More to the point, he offered little reason to hope that his second-year policies would be more constructive. The president spent the past year attacking America’s democratic institutions and splitting the “American family”. His concern for building “one team” has not stopped him from ramping up deportations or imperiling the future of the “dreamers”, all of whom have played their part on the American team. His desire for bipartisanship has not led him to negotiate with Democrats in good-faith on health care, taxes or immigration. His search for unity did not stop him from taking a gratuitous dig at football players who kneel during the national anthem. As he took a victory lap on the economy, Trump displayed his typical indifference to the truth, claiming he “enacted the biggest tax cuts and reforms in American history”. They are not.
Looking forward, Trump showed no sign he would budge from his maximalist demands on immigration. If this is what he considers compromise, he does not understand the concept. The rest of the president’s vision fell short of the agenda the nation’s needs. To his credit, Trump asked Republicans and Democrats to strike a deal to invest $1.5 trillion in national infrastructure, but offered few details. He promised to end “decades of unfair trade deals”. Coming right after the news that the Trans-Pacific Partnership, from which the president removed the US, would continue, but without America, it has never been clearer that Trump’s economic isolationism cedes opportunities to other nations. On health care, Trump offered no plan to fill the gaps he has created in the Obamacare system.
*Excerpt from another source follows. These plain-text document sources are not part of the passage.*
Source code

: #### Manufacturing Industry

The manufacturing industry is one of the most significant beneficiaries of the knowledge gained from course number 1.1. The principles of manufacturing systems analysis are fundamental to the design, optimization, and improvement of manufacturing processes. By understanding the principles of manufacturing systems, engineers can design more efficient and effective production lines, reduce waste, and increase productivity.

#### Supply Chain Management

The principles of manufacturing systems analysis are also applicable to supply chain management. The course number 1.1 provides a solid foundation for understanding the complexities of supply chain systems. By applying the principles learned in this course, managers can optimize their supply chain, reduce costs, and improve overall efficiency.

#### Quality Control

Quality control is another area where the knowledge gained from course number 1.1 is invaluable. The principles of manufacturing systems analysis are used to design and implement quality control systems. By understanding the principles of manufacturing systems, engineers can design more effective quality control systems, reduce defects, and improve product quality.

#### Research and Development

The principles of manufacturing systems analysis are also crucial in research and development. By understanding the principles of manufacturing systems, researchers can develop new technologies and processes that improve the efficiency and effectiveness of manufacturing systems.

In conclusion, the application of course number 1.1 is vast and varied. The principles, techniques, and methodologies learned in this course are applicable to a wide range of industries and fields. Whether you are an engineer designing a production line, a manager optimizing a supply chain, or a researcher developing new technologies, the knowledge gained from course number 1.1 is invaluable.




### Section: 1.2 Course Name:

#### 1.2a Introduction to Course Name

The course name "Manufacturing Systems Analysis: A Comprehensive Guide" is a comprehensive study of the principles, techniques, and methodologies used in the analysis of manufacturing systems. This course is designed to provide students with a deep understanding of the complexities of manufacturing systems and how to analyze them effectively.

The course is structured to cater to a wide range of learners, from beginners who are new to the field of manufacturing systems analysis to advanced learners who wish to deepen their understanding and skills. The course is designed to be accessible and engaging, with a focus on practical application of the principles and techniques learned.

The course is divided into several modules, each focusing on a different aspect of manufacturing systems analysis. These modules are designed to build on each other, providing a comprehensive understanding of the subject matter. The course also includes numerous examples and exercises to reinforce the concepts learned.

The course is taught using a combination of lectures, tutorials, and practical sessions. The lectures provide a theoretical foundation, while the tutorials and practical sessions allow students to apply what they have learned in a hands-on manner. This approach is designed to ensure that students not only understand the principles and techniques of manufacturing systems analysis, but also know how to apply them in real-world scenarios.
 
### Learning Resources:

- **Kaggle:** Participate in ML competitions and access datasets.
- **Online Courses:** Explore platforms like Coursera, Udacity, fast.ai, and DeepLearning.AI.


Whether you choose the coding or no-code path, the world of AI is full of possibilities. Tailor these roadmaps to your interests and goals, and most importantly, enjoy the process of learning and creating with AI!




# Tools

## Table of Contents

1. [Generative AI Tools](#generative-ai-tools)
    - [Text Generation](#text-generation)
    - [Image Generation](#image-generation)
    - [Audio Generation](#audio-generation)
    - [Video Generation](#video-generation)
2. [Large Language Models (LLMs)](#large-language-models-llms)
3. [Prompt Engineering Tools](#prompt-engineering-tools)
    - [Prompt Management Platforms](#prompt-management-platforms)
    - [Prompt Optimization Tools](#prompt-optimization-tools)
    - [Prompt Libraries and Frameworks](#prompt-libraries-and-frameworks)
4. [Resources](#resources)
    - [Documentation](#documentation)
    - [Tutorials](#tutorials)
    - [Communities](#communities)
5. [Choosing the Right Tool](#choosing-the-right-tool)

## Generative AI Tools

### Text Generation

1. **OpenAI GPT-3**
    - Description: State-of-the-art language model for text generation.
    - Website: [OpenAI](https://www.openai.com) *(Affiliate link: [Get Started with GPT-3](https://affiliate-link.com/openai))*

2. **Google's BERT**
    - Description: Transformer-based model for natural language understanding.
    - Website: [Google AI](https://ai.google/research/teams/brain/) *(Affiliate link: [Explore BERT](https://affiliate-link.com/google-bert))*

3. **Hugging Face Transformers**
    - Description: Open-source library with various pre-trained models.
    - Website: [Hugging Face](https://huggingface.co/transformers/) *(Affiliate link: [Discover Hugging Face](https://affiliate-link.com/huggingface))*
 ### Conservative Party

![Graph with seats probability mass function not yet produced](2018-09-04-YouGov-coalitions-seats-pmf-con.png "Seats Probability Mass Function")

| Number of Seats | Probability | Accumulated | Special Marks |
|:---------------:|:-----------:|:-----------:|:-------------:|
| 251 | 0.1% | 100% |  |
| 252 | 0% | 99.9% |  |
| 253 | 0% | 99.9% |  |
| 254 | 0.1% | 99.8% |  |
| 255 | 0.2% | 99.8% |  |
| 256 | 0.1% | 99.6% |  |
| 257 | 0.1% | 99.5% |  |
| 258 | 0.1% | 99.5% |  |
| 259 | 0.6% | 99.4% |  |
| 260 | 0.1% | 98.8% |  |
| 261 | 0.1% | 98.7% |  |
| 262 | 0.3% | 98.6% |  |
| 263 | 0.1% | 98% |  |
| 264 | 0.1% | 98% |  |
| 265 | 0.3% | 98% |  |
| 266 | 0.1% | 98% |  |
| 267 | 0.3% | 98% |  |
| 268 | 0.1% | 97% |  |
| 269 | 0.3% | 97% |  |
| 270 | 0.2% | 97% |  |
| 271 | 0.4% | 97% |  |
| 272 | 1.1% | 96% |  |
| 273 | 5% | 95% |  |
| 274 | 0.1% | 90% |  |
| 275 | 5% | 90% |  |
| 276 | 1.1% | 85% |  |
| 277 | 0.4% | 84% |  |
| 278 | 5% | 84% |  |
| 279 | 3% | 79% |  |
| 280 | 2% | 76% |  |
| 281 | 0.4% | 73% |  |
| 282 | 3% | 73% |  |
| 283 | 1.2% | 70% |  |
On foreign affairs, Trump took credit for the recapture of most of the territory held by Islamic State, the extension of the US mission in Afghanistan and the recognition of Jerusalem as Israel’s capital. He said he would ask Congress to act on foreign terrorist detainees and aid to other nations, without making clear what new authorities or changes he would seek. Similarly, he talked of a campaign to apply “maximum pressure” to North Korea.
Trump did not mention many of the nation’s biggest threats. The fiscal crisis, worsened by his tax bill, threatens future generations. Economic inequality is high. The world continues to warm. Russia’s meddling poses a threat to US elections. Sadly, the morning after a very long speech, none of that is going to look any different.